Bunların dışında kutsal metinlerin imitasyonları da söz konusudur. Ancak yazmaların pek çok yeri okunamadığı için bunları yeniden derlemek çok zor olmuş, bazı bölümler ise derlenemez şekilde bozulmuştur. Metinler daha çok deri üzerine yazılmış olmakla birlikte papirüs ve bakır üzerine yazılmış metinler de vardır. Bu metinlerin dilleri İbranice, Arami dili ve yerel dillerdir. Bu belgeler aynı zamanda bunları yazan topluluğun inançları ve yaşayışları hakkında da bilgi vermektedir. Bu metinleri bir Yahudi topluluğunun yazdığına kuşku yoktur. Bu topluluk genellikle Esseniler olarak düşünülmektedir. Metinlerin yazılış tarihleri de metinlerin bir topluluk tarafından yazıldığını ve saklandığını göstermektedir. Metinlerin en eskisi MÖ 250 en yenisi ise 68 tarihine tarihlenmektedir. 68 tarihi aynı zamanda Kudüs’e giden Roma ordularının Kumran kentini yıktıkları tarihtir. Bu yazmaların arasında Enok Kitabı’na ait parçalarında olduğu ve bu toplulukları etkilediği bilinmektedir. Kitabın yazarı Enok olarak gözükse de, araştırmacılar bununTanah’da adı geçen Enok olmadığından emindirler. Daha önce de belirttiğimiz gibi kitaba eklemeler yapılmış ve kitap birçok yazarın elinden çıkmıştır. Peki Efsanevi Enok Kimdir ? Enok adına ilk olarak Tanah’ın Yaradılış bölümünde rastlarız. Vulgata’da “Enok” ve Türkçe Kutsal Kitap’ta “Hanok” adıyla geçen Enok’u, aşağıdaki alıntıda da olduğu gibi bazı kitaplar Enoş diye yazsa da yine Türkçe Kutsal Kitap’ta geçen Enoş (Vulgata’da Enos) ile karıştırmamak gerekir.

Enok adı ilk Adem soyu sayılırken karşımıza çıkar: “Kayin karısıyla yattı. Karısı hamile kaldı ve Hanok’u doğurdu. Kayin o sırada bir kent kurmaktaydı. Kente oğlu Hanok’un adını verdi.” (Yaratılış 10;17) Oysa Kutsal Kitap’ta Adem soyunun farklı bir versiyonu daha bulunmaktadır: “Yeret 162 yaşındayken oğlu Hanok doğdu. Hanok’un doğumundan sonra Yeret 800 yıl daha yaşadı. Başka oğulları, kızları oldu. Yeret toplam 962 yıl yaşadıktan sonra öldü. Hanok 65 yaşındayken oğlu Metuşelah doğdu.
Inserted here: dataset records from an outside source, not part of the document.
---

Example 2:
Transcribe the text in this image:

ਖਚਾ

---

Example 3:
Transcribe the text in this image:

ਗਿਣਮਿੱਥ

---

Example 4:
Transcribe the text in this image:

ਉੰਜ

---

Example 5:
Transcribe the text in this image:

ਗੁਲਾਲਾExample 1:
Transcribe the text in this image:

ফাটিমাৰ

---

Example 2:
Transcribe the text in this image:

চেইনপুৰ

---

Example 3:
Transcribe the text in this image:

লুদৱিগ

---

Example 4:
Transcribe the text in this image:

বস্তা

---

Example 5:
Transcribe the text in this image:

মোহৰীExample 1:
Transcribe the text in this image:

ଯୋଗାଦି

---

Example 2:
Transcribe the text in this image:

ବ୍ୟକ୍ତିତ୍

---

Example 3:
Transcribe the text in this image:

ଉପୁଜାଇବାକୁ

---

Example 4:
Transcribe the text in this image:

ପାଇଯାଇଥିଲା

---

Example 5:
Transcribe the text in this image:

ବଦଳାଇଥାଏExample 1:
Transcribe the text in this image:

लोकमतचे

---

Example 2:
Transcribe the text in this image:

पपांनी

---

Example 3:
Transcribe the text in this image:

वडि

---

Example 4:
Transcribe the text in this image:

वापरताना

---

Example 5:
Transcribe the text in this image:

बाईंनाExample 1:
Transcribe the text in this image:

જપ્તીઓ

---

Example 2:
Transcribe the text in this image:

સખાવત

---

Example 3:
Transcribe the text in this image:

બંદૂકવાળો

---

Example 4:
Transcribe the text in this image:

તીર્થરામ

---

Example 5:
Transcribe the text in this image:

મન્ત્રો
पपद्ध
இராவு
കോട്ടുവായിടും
Metuşelah’ın doğumundan sonra Hanok 300 yıl Tanrı yolunda yürüdü. Başka oğulları, kızları oldu. Hanok toplam 365 yıl yaşadı. Tanrı yolunda yürüdü, sonra ortadan kayboldu; çünkü Tanrı onu yanına almıştı.” (Yaratılış 5; 18-24) Tanah’ın Yaratılış bölümü çok tartışıldığı gibi en az iki farklı metnin bir araya getirilmesinden oluştuğundan iki farklı Enok versiyonu olması normaldir. Öte yandan ikinci versiyon çok büyük bir önem taşımaktadır, çünkü burada Enok’un gökyüzüne Tanrı yanına alınması vardır.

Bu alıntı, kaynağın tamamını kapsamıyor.